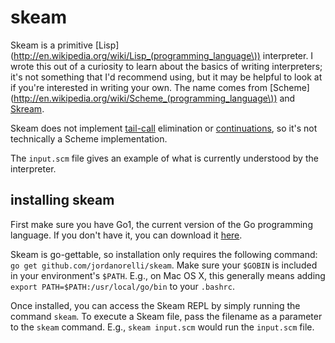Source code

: # skeam

Skeam is a primitive
[Lisp](http://en.wikipedia.org/wiki/Lisp_(programming_language\)) interpreter.
I wrote this out of a curiosity to learn about the basics of writing
interpreters; it's not something that I'd recommend using, but it may be
helpful to look at if you're interested in writing your own.  The name comes
from [Scheme](http://en.wikipedia.org/wiki/Scheme_(programming_language\)) and
[Skream](http://en.wikipedia.org/wiki/Skream).

Skeam does not implement [tail-call](http://en.wikipedia.org/wiki/Tail_call)
elimination or [continuations](http://en.wikipedia.org/wiki/Continuation), so
it's not technically a Scheme implementation.

The `input.scm` file gives an example of what is currently understood by the interpreter.

## installing skeam

First make sure you have Go1, the current version of the Go programming
language.  If you don't have it, you can download it
[here](http://golang.org/doc/install).

Skeam is go-gettable, so installation only requires the following command:  `go
get github.com/jordanorelli/skeam`.  Make sure your `$GOBIN` is included in
your environment's `$PATH`.  E.g., on Mac OS X, this generally means adding
`export PATH=$PATH:/usr/local/go/bin` to your `.bashrc`.

Once installed, you can access the Skeam REPL by simply running the command
`skeam`.  To execute a Skeam file, pass the filename as a parameter to the
`skeam` command.  E.g., `skeam input.scm` would run the `input.scm` file.
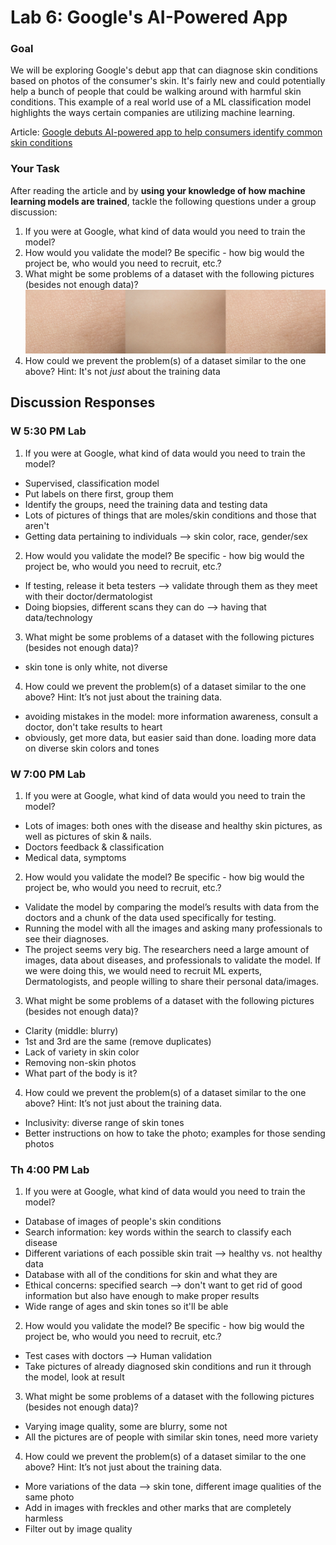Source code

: # Lab 6: Google's AI-Powered App

### Goal

We will be exploring Google's debut app that can diagnose skin conditions based on photos of the consumer's skin. It's fairly new and could potentially help a bunch of people that could be walking around with harmful skin conditions. This example of a real world use of a ML classification model highlights the ways certain companies are utilizing machine learning.

Article: [Google debuts AI-powered app to help consumers identify common skin conditions](https://www.fiercehealthcare.com/tech/google-previews-ai-dermatology-tool-to-help-consumers-identify-skin-conditions)

### Your Task

After reading the article and by **using your knowledge of how machine learning models are trained**, tackle the following questions under a group discussion:

1. If you were at Google, what kind of data would you need to train the model?
2. How would you validate the model? Be specific - how big would the project be, who would you need to recruit, etc.?
3. What might be some problems of a dataset with the following pictures (besides not enough data)?
    ![training image](images/training-img.png)
4. How could we prevent the problem(s) of a dataset similar to the one above? Hint: It's not *just* about the training data

## Discussion Responses

### W 5:30 PM Lab
1. If you were at Google, what kind of data would you need to train the model?
- Supervised, classification model
- Put labels on there first, group them
- Identify the groups, need the training data and testing data
- Lots of pictures of things that are moles/skin conditions and those that aren't
- Getting data pertaining to individuals --> skin color, race, gender/sex
2. How would you validate the model? Be specific - how big would the project be, who would you need to recruit, etc.?
- If testing, release it beta testers --> validate through them as they meet with their doctor/dermatologist
- Doing biopsies, different scans they can do --> having that data/technology
3. What might be some problems of a dataset with the following pictures (besides not enough data)?
- skin tone is only white, not diverse
4. How could we prevent the problem(s) of a dataset similar to the one above? Hint: It’s not just about the training data.
- avoiding mistakes in the model: more information awareness, consult a doctor, don't take results to heart
- obviously, get more data, but easier said than done. loading more data on diverse skin colors and tones

### W 7:00 PM Lab

1. If you were at Google, what kind of data would you need to train the model?
- Lots of images: both ones with the disease and healthy skin pictures, as well as pictures of skin & nails.
- Doctors feedback & classification 
- Medical data, symptoms 
2. How would you validate the model? Be specific - how big would the project be, who would you need to recruit, etc.?
- Validate the model by comparing the model’s results with data from the doctors and a chunk of the data used specifically for testing.
- Running the model with all the images and asking many professionals to see their diagnoses.
- The project seems very big. The researchers need a large amount of images, data about diseases, and professionals to validate the model. If we were doing this, we would need to recruit ML experts, Dermatologists, and people willing to share their personal data/images. 
3. What might be some problems of a dataset with the following pictures (besides not enough data)?
- Clarity (middle: blurry)
- 1st and 3rd are the same (remove duplicates)
- Lack of variety in skin color
- Removing non-skin photos
- What part of the body is it?
4. How could we prevent the problem(s) of a dataset similar to the one above? Hint: It’s not just about the training data.
- Inclusivity: diverse range of skin tones
- Better instructions on how to take the photo; examples for those sending photos

### Th 4:00 PM Lab

1. If you were at Google, what kind of data would you need to train the model?
- Database of images of people's skin conditions
- Search information: key words within the search to classify each disease
- Different variations of each possible skin trait --> healthy vs. not healthy data
- Database with all of the conditions for skin and what they are
- Ethical concerns: specified search --> don't want to get rid of good information but also have enough to make proper results
- Wide range of ages and skin tones so it'll be able 
2. How would you validate the model? Be specific - how big would the project be, who would you need to recruit, etc.?
- Test cases with doctors --> Human validation
- Take pictures of already diagnosed skin conditions and run it through the model, look at result
3. What might be some problems of a dataset with the following pictures (besides not enough data)?
- Varying image quality, some are blurry, some not
- All the pictures are of people with similar skin tones, need more variety
4. How could we prevent the problem(s) of a dataset similar to the one above? Hint: It’s not just about the training data.
- More variations of the data --> skin tone, different image qualities of the same photo
- Add in images with freckles and other marks that are completely harmless
- Filter out by image quality
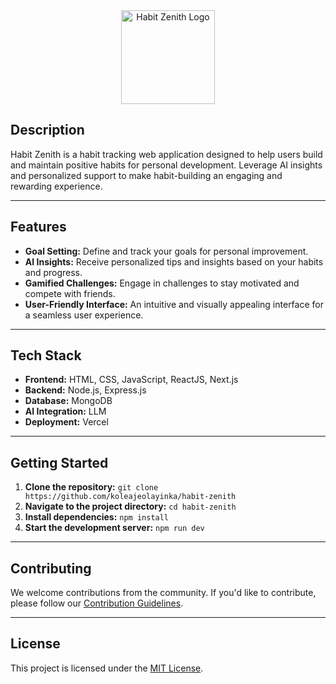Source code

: <div align="center">
  <img src="./Habit-Zenith (2).png" alt="Habit Zenith Logo" width="150">
</div>

## Description

Habit Zenith is a habit tracking web application designed to help users build and maintain positive habits for personal development. Leverage AI insights and personalized support to make habit-building an engaging and rewarding experience.

---

## Features

- **Goal Setting:** Define and track your goals for personal improvement.
- **AI Insights:** Receive personalized tips and insights based on your habits and progress.
- **Gamified Challenges:** Engage in challenges to stay motivated and compete with friends.
- **User-Friendly Interface:** An intuitive and visually appealing interface for a seamless user experience.

---

## Tech Stack

- **Frontend:** HTML, CSS, JavaScript, ReactJS, Next.js
- **Backend:** Node.js, Express.js
- **Database:** MongoDB
- **AI Integration:** LLM
- **Deployment:** Vercel

---

## Getting Started

1. **Clone the repository:** `git clone https://github.com/koleajeolayinka/habit-zenith`
2. **Navigate to the project directory:** `cd habit-zenith`
3. **Install dependencies:** `npm install`
4. **Start the development server:** `npm run dev`

---

## Contributing

We welcome contributions from the community. If you'd like to contribute, please follow our [Contribution Guidelines](CONTRIBUTING.md).

---

## License

This project is licensed under the [MIT License](LICENSE).
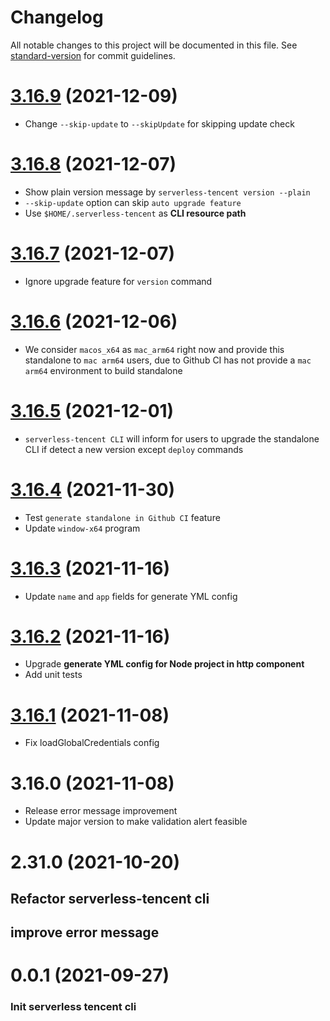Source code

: # Changelog

All notable changes to this project will be documented in this file. See [standard-version](https://github.com/conventional-changelog/standard-version) for commit guidelines.

# [3.16.9](https://github.com/serverless/serverless-tencent/compare/v3.16.8...v3.16.9) (2021-12-09)

- Change `--skip-update` to `--skipUpdate` for skipping update check

# [3.16.8](https://github.com/serverless/serverless-tencent/compare/v3.16.7...v3.16.8) (2021-12-07)

- Show plain version message by `serverless-tencent version --plain`
- `--skip-update` option can skip `auto upgrade feature`
- Use `$HOME/.serverless-tencent` as **CLI resource path**

# [3.16.7](https://github.com/serverless/serverless-tencent/compare/v3.16.6...v3.16.7) (2021-12-07)

- Ignore upgrade feature for `version` command

# [3.16.6](https://github.com/serverless/serverless-tencent/compare/v3.16.5...v3.16.6) (2021-12-06)

- We consider `macos_x64` as `mac_arm64` right now and provide this standalone to `mac arm64` users, due to Github CI has not provide a `mac arm64` environment to build standalone

# [3.16.5](https://github.com/serverless/serverless-tencent/compare/v3.16.4....v3.16.5) (2021-12-01)

- `serverless-tencent CLI` will inform for users to upgrade the standalone CLI if detect a new version except `deploy` commands

# [3.16.4](https://github.com/serverless/serverless-tencent/compare/v3.16.3....v3.16.4) (2021-11-30)

- Test `generate standalone in Github CI` feature
- Update `window-x64` program

# [3.16.3](https://github.com/serverless/serverless-tencent/compare/v3.16.2....v3.16.3) (2021-11-16)

- Update `name` and `app` fields for generate YML config

# [3.16.2](https://github.com/serverless/serverless-tencent/compare/v3.16.1....v3.16.2) (2021-11-16)

- Upgrade **generate YML config for Node project in http component**
- Add unit tests

# [3.16.1](https://github.com/serverless/serverless-tencent/compare/v3.16.0....v3.16.1) (2021-11-08)

- Fix loadGlobalCredentials config

# 3.16.0 (2021-11-08)

- Release error message improvement
- Update major version to make validation alert feasible

# 2.31.0 (2021-10-20)

## Refactor serverless-tencent cli

## improve error message

# 0.0.1 (2021-09-27)

### Init serverless tencent cli
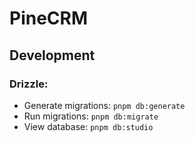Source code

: # PineCRM

## Development

### Drizzle:

- Generate migrations: `pnpm db:generate`
- Run migrations: `pnpm db:migrate`
- View database: `pnpm db:studio`
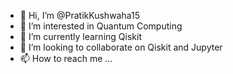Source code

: - 👋 Hi, I’m @PratikKushwaha15
- 👀 I’m interested in Quantum Computing
- 🌱 I’m currently learning Qiskit
- 💞️ I’m looking to collaborate on Qiskit and Jupyter
- 📫 How to reach me ...

<!---
PratikKushwaha15/PratikKushwaha15 is a ✨ special ✨ repository because its `README.md` (this file) appears on your GitHub profile.
You can click the Preview link to take a look at your changes.
--->
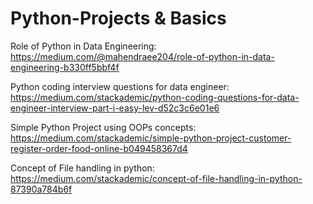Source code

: # Python-Projects & Basics

Role of Python in Data Engineering:
https://medium.com/@mahendraee204/role-of-python-in-data-engineering-b330ff5bbf4f

Python coding interview questions for data engineer:
https://medium.com/stackademic/python-coding-questions-for-data-engineer-interview-part-i-easy-lev-d52c3c6e01e6

Simple Python Project using OOPs concepts:
https://medium.com/stackademic/simple-python-project-customer-register-order-food-online-b049458367d4

Concept of File handling in python:
https://medium.com/stackademic/concept-of-file-handling-in-python-87390a784b6f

◆ PROBLEM DETAILS:
In your answer, include only the lines above starting at the line that holds "- Lots of pictures" and ending at the line that holds "- skin tone is only white, not diverse", copied exactly.

◆ TASK SOLUTION:
- Lots of pictures of things that are moles/skin conditions and those that aren't
- Getting data pertaining to individuals --> skin color, race, gender/sex
2. How would you validate the model? Be specific - how big would the project be, who would you need to recruit, etc.?
- If testing, release it beta testers --> validate through them as they meet with their doctor/dermatologist
- Doing biopsies, different scans they can do --> having that data/technology
3. What might be some problems of a dataset with the following pictures (besides not enough data)?
- skin tone is only white, not diverse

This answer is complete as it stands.